→ **Ausgewählter Abschnitt**
'''

Wirtschaftsnachrichten für Ärzte | ARZT & WIRTSCHAFT
Recht

Die beteiligten Ärztinnen und Ärzte übernahmen ab 2014 im Nebenjob immer wieder Dienste als Notärztin oder Notarzt. Grundlage waren Vereinbarungen zwischen ihnen und den Trägern des öffentlichen Rettungsdienstes. Dabei gingen die Beteiligten davon aus, dass die Tätigkeit freiberuflich beziehungsweise selbstständig erfolgen sollte. Während des Dienstes arbeiteten die Ärztinnen und Ärzte mit Personal der Kläger beziehungsweise Kommunen zusammen und nutzten deren Mittel, insbesondere Notarztfahrzeuge.

Die Deutsche Rentenversicherung Bund stellte in allen Fällen eine versicherungspflichtige Beschäftigung der Notärzte mit der Begründung fest, die Ärztinnen und Ärzte seien in den öffentlich-rechtlichen Notarztdienst eingegliedert gewesen. Dagegen klagten die Betroffenen.

Die Entscheidungen der Vorinstanzen

In den Vorinstanzen hat nur ein Kläger Erfolg gehabt (B 12 KR 29/19 R). Das Landessozialgericht hat argumentiert, die engmaschige Eingliederung des Notarztes sei den Vorschriften des öffentlichen Rettungsdienstes geschuldet. Zudem habe er nicht das Personal und die Mittel des klagenden Landkreises als Träger des Rettungsdienstes, sondern der betroffenen Stadt genutzt. In den beiden anderen Fällen hat das zuständige Landessozialgericht im Grundsatz eine Versicherungspflicht aufgrund Beschäftigung mit der Begründung bejaht, die Ärztinnen und Ärzte seien in die Strukturen des Trägers des Rettungsdienstes eingegliedert gewesen und hätten dessen Personal sowie Mittel genutzt.

'''

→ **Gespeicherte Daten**
'''

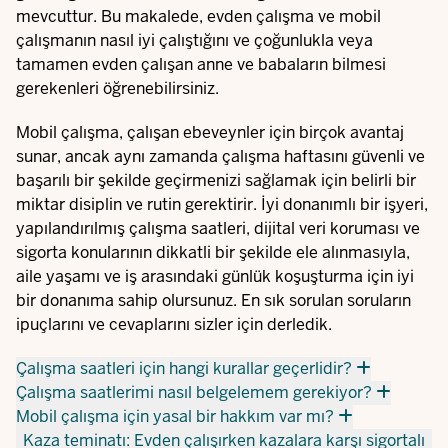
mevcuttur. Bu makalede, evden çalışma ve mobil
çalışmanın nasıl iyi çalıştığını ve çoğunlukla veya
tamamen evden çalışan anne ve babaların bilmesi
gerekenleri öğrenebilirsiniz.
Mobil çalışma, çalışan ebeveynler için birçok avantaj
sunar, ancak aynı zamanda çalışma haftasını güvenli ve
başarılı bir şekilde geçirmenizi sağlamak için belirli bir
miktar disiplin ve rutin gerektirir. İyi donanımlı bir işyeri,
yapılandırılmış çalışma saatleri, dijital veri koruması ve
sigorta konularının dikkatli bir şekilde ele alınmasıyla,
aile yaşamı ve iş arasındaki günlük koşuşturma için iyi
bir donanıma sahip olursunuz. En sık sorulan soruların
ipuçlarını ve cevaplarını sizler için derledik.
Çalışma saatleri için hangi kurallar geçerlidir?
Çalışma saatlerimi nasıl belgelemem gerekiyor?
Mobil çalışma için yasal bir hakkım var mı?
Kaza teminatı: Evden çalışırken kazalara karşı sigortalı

'''
'''

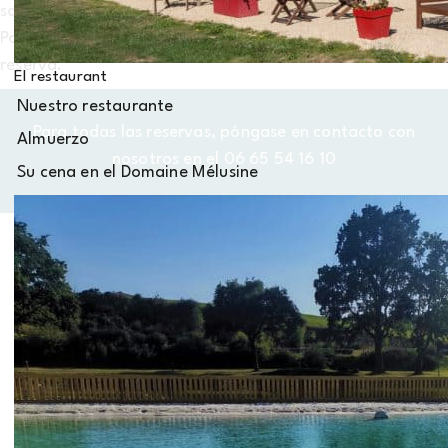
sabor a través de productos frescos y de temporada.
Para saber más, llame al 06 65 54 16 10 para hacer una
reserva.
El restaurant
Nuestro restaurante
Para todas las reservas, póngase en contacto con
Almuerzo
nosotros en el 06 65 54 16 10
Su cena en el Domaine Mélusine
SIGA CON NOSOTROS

'''

→ **Arbeitsauftrag 1**
Fassen Sie den Absatz des Artikels zum Notarztdienst, der mit „In den Vorinstanzen hat nur ein Kläger Erfolg gehabt“ beginnt, als kurze Liste mit seinen wesentlichen Aussagen zusammen.
→ **Arbeitsauftrag 2**
Geben Sie aus dem Artikel zum Notarztdienst den Abschnitt von „Wirtschaftsnachrichten für Ärzte“ bis einschließlich „Mittel, insbesondere Notarztfahrzeuge.“ unverändert aus.
Die Datensätze stehen in keinem Zusammenhang mit dem Artikel zum Notarztdienst.

→ **Ihre Lösung 1**
- In den Vorinstanzen hatte nur ein Kläger Erfolg (B 12 KR 29/19 R).
- Das Landessozialgericht begründete dies damit, dass die enge Eingliederung des Notarztes auf die Vorschriften des öffentlichen Rettungsdienstes zurückging.
- Zudem nutzte der Notarzt Personal und Mittel der betroffenen Stadt und nicht die des klagenden Landkreises als Träger des Rettungsdienstes.
- In den beiden anderen Fällen bejahte das zuständige Landessozialgericht grundsätzlich eine Versicherungspflicht aufgrund einer Beschäftigung.
- Die Begründung lautete, die Ärztinnen und Ärzte seien in die Strukturen des Rettungsdienstträgers eingegliedert gewesen und hätten dessen Personal und Mittel genutzt.

→ **Ihre Lösung 2**
Wirtschaftsnachrichten für Ärzte | ARZT & WIRTSCHAFT
Recht

Die beteiligten Ärztinnen und Ärzte übernahmen ab 2014 im Nebenjob immer wieder Dienste als Notärztin oder Notarzt. Grundlage waren Vereinbarungen zwischen ihnen und den Trägern des öffentlichen Rettungsdienstes. Dabei gingen die Beteiligten davon aus, dass die Tätigkeit freiberuflich beziehungsweise selbstständig erfolgen sollte. Während des Dienstes arbeiteten die Ärztinnen und Ärzte mit Personal der Kläger beziehungsweise Kommunen zusammen und nutzten deren Mittel, insbesondere Notarztfahrzeuge.